Should NextGen’s planning include these bimodal or air-amphibious vehicles to guide them among low level hazards?
How does the car/plane announce its entry into the airspace; for once aloft, it poses a risk to other aircraft; so its presence and the position of other aircraft already flying will have to be announced? The same issue reoccurs with equal measure when the TF-X approaches its destination.
Will the carcraft be prohibited to fly in IFR? Should the airborne autos be mandated to depart and arrive only at airports? Wherever their “runways may be, how must they file their flight plans and how far in advance must it be filed? With what FAA office?
Can these vehicles be used for compensation or hire? They are the ideal taxi vehicle and consider the Uber model applied to these aircraft. What standards would then be applied to the TC exercise and any common carrier authority?

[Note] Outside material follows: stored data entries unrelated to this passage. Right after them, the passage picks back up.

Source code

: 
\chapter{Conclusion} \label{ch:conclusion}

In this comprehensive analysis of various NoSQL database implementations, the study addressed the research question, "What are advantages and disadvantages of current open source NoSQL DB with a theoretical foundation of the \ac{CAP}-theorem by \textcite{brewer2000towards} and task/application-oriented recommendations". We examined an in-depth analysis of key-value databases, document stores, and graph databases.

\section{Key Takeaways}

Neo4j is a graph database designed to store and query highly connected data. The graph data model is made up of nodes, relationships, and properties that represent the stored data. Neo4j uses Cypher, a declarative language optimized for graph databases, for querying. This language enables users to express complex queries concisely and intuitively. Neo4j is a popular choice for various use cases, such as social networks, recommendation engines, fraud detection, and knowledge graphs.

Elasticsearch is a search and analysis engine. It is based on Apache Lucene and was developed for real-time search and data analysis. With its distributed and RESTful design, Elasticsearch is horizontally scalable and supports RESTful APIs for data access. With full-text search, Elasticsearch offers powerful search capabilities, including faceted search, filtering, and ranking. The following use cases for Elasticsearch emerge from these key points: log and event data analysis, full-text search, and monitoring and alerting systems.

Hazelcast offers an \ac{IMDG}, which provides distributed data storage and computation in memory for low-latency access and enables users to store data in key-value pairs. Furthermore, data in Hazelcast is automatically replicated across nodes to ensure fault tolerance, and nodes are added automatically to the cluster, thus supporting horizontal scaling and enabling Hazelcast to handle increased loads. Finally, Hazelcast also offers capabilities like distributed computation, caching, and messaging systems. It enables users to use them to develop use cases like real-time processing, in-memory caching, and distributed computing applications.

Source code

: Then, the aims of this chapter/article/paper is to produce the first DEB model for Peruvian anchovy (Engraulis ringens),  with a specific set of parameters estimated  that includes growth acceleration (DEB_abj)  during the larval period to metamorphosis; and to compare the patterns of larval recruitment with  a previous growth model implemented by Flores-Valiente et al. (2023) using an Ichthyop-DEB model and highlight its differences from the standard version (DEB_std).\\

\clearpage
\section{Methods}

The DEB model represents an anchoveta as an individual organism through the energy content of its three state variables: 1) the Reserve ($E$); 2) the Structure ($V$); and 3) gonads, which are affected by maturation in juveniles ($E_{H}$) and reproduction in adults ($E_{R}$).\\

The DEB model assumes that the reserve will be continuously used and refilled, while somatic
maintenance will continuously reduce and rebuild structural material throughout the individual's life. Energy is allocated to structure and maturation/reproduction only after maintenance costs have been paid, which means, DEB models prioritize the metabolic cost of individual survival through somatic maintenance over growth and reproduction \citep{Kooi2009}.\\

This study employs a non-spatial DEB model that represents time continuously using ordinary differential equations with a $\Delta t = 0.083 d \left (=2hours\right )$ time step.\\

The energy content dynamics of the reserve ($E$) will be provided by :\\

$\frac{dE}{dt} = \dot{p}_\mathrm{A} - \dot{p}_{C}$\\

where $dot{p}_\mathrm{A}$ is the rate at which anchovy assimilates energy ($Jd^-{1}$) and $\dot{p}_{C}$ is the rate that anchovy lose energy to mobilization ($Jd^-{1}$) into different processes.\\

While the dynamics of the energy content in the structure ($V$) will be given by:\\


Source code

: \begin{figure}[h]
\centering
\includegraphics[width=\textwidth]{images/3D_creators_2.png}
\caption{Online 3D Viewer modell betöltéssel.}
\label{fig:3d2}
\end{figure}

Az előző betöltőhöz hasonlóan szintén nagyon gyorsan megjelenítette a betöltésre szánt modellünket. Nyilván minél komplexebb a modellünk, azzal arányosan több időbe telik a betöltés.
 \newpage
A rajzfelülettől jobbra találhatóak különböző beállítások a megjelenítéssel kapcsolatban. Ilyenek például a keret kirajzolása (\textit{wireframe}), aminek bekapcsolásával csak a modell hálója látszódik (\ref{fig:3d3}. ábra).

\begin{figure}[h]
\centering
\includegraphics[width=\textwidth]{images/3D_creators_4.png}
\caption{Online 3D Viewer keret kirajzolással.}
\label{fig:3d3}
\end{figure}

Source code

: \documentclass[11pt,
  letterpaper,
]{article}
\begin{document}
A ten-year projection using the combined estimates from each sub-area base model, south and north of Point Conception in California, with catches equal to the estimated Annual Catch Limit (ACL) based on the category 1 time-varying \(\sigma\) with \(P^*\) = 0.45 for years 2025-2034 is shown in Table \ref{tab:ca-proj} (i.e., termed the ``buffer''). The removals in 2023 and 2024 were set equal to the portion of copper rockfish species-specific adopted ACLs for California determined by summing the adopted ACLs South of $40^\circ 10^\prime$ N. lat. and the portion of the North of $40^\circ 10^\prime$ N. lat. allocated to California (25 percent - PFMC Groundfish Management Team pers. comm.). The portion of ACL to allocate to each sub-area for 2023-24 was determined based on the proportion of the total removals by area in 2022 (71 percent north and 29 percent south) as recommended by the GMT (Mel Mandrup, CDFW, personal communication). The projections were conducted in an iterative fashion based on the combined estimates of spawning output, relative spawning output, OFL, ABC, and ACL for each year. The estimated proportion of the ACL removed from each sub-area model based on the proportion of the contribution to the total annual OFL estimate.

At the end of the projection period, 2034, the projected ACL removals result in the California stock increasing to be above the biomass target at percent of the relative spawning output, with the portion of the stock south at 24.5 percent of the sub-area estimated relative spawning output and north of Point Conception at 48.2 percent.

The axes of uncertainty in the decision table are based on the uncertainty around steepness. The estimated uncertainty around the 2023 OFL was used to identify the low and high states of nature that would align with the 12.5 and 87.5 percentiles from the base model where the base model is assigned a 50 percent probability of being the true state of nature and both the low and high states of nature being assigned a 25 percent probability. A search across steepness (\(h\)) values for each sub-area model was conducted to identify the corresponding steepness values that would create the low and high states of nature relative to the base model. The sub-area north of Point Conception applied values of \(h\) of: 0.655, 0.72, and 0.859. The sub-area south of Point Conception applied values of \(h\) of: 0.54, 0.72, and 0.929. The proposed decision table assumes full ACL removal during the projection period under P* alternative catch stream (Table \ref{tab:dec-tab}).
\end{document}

Add to the mix the burgeoning fleet of UASs and the complexity explodes. Integrating carcraft with drones, with/without “sense-and-avoid”/ATC, etc. will stress out the needed and available technology. Two types of flying, both with limited experience in the NAS, will challenge the FAA.
If anything, the sad lessons of the FAA’s attempt to deal with the introduction of this disruptive form of flying into the NAS should merit the FAA establishing a task force of visionary thinkers NOW to address this invasion of cars into the airspace.